The stress response and removal mechanism of Chlorella vulgaris to sulfamethoxazole

This study aimed to assess the removal efficiency and mechanism by which microalgae remove sulfamethoxazole (SMX). As a sustainable and environmentally friendly method, microalgae-based biotechnology to remove antibiotics has received increasing attention. However, the mechanism of sulfamethoxazole removal by microalgae is still unclear.

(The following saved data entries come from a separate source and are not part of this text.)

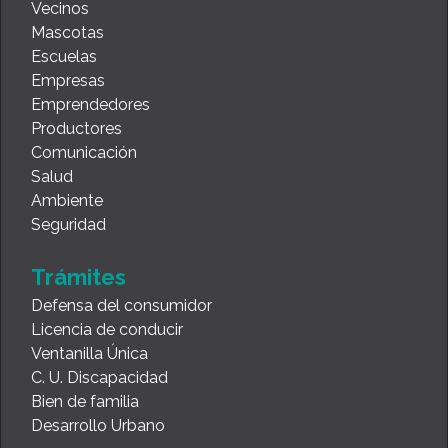
Vecinos
Mascotas
Escuelas
Empresas
Emprendedores
Productores
Comunicación
Salud
Ambiente
Seguridad
Trámites
Defensa del consumidor
Licencia de conducir
Ventanilla Única
C. U. Discapacidad
Bien de familia
Desarrollo Urbano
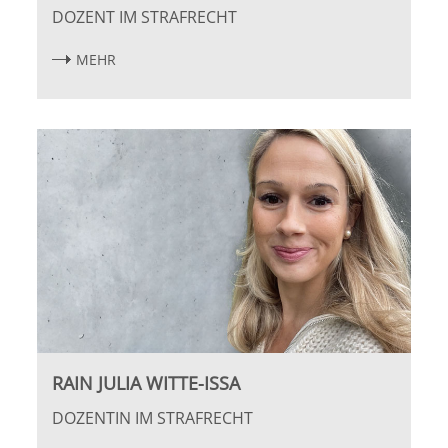
DOZENT IM STRAFRECHT
Halle
MEHR
Hamburg
Hannover
Heidelberg
Jena
Kiel
Konstanz
RAIN JULIA WITTE-ISSA
Köln
DOZENTIN IM STRAFRECHT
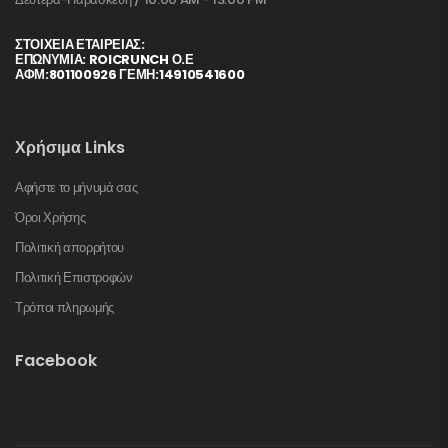
ΣΤΟΙΧΕΊΑ ΕΤΑΙΡΕΊΑΣ:
ΕΠΩΝΥΜΙΑ: ROICRUNCH Ο.Ε
ΑΦΜ:801100926 ΓΕΜΗ:14910541600
Χρήσιμα Links
Αφήστε το μήνυμά σας
Όροι Χρήσης
Πολιτική απορρήτου
Πολιτική Επιστροφών
Τρόποι πληρωμής
Facebook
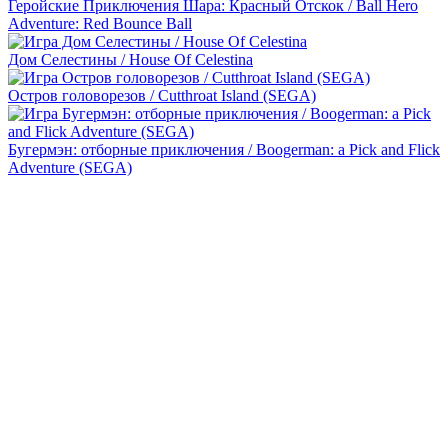
Геройские Приключения Шара: Красный Отскок / Ball Hero
Adventure: Red Bounce Ball
Дом Селестины / House Of Celestina
Остров головорезов / Cutthroat Island (SEGA)
Бугермэн: отборные приключения / Boogerman: a Pick and Flick
Adventure (SEGA)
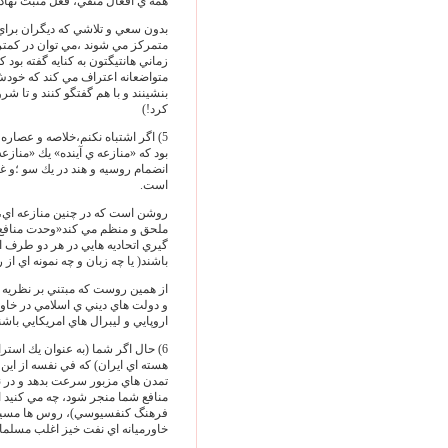
همه ي افعال منفي، فعل مثبت نهاده 
بدون سعي و تلاشي كه ديگران براي 
متمركز مي شوند ،مي توان در كمتر ا
زماني هانتيگتون به كنايه گفته بو
متواضعانه اعتراف مي كند كه خودش 
بنشينند و با هم گفتگو كنند و تا شر
كرد!)
5) اگر اشتباه نكنم،خلاصه و عصاره
بود كه «منازعه ي آينده» يك «مناز
انضمام روسيه و هند در يك سو ؛و 
است.
روشن است كه در چنين منازعه اي، آن
ملحق و منظم مي كند«وحدت منافع» 
گيري اتحاديه هايي در هر دو طرف اي
باشند( يا چه زبان و چه نمونه اي
از همين روست كه مبتني بر نظريه 
و دولت هاي ديني ي اسلامي در خاو
اروپايي و ليبرال هاي امريكايي باشن
6) حال اگر شما (به عنوان يك استر
هسته اي ايران) كه في نفسه از اين
تمدن هاي مزبور سرعت بدهد و در ن
منافع شما منجر شود، چه مي كنيد اگر
فرهنگ كنفسيوسي)، روس ها مسيحي 
خاورميانه اي نفت خيز اغلب مسلما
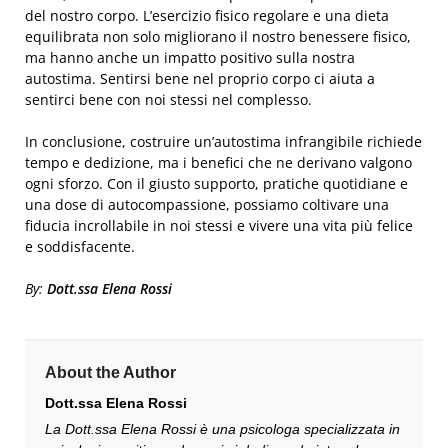
del nostro corpo. L’esercizio fisico regolare e una dieta
equilibrata non solo migliorano il nostro benessere fisico,
ma hanno anche un impatto positivo sulla nostra
autostima. Sentirsi bene nel proprio corpo ci aiuta a
sentirci bene con noi stessi nel complesso.
In conclusione, costruire un’autostima infrangibile richiede
tempo e dedizione, ma i benefici che ne derivano valgono
ogni sforzo. Con il giusto supporto, pratiche quotidiane e
una dose di autocompassione, possiamo coltivare una
fiducia incrollabile in noi stessi e vivere una vita più felice
e soddisfacente.
By:
Dott.ssa Elena Rossi
About the Author
Dott.ssa Elena Rossi
La Dott.ssa Elena Rossi è una psicologa specializzata in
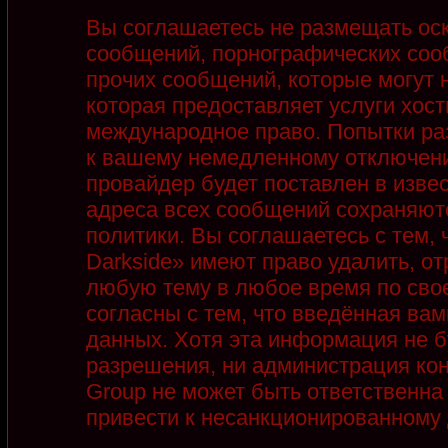
Вы соглашаетесь не размещать ос
сообщений, порнографических соо
прочих сообщений, которые могут 
которая предоставляет услуги хост
международное право. Попытки ра
к вашему немедленному отключени
провайдер будет поставлен в извес
адреса всех сообщений сохраняют
политики. Вы соглашаетесь с тем,
Darkside» имеют право удалить, от
любую тему в любое время по сво
согласны с тем, что введённая ва
данных. Хотя эта информация не б
разрешения, ни администрация кон
Group не может быть ответственна 
привести к несанкционированному д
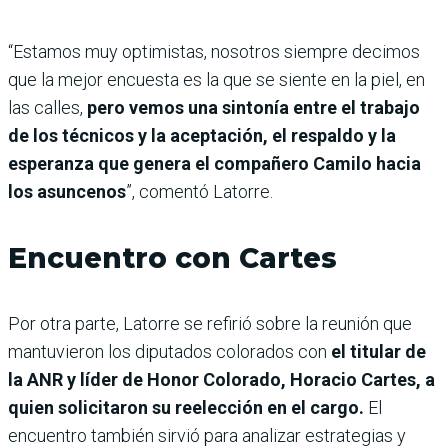
“Estamos muy optimistas, nosotros siempre decimos
que la mejor encuesta es la que se siente en la piel, en
las calles,
pero vemos una sintonía entre el trabajo
de los técnicos y la aceptación, el respaldo y la
esperanza que genera el compañero Camilo hacia
los asuncenos
”, comentó Latorre.
Encuentro con Cartes
Por otra parte, Latorre se refirió sobre la reunión que
mantuvieron los diputados colorados con
el titular de
la ANR y líder de Honor Colorado, Horacio Cartes, a
quien solicitaron su reelección en el cargo.
El
encuentro también sirvió para analizar estrategias y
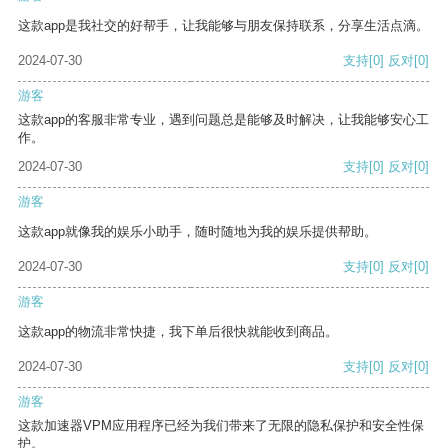
这款app是我社交的好帮手，让我能够与朋友保持联系，分享生活点滴。
2024-07-30
支持
[0]
反对
[0]
游客
这款app的客服非常专业，遇到问题总是能够及时解决，让我能够安心工
作。
2024-07-30
支持
[0]
反对
[0]
游客
这款app就像我的娱乐小助手，随时随地为我的娱乐提供帮助。
2024-07-30
支持
[0]
反对
[0]
游客
这款app的物流非常快捷，我下单后很快就能收到商品。
2024-07-30
支持
[0]
反对
[0]
游客
这款加速器VPM应用程序已经为我们带来了无限的隐私保护和安全性保
护。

This study investigated the ecological toxicity of sulfamethoxazole and its removal by Chlorella vulgaris. The results showed that the removal efficiency was from 6.4 % to 49.9 % at different initial antibiotic concentrations. Biodegradation contributed 5.04 %–44.6 % to SMX removal, while abiotic degradation contributed 1.35 %–5.25 %. Low concentrations (1 and 10 mg/L) of SMX promoted the growth and total protein content of microalgae, while high concentrations (20, 40, 70, and 100 mg/L) had inhibitory effects. High concentrations of antibiotics also significantly inhibited the photosynthetic pigments of microalgae. After 96 h of exposure, the content of exopolysaccharides and lipids in microalgae increased compared to the control group. As the initial concentration of SMX increased, the superoxide dismutase, catalase, and malondialdehyde content increased, which indicated that SMX caused oxidative stress in microalgae. Throughout the entire exposure period, 14 TPs (transformation products) were identified. The risk assessment of TPs indicated that SMX treatment using microalgae tends to produce less toxic TPs.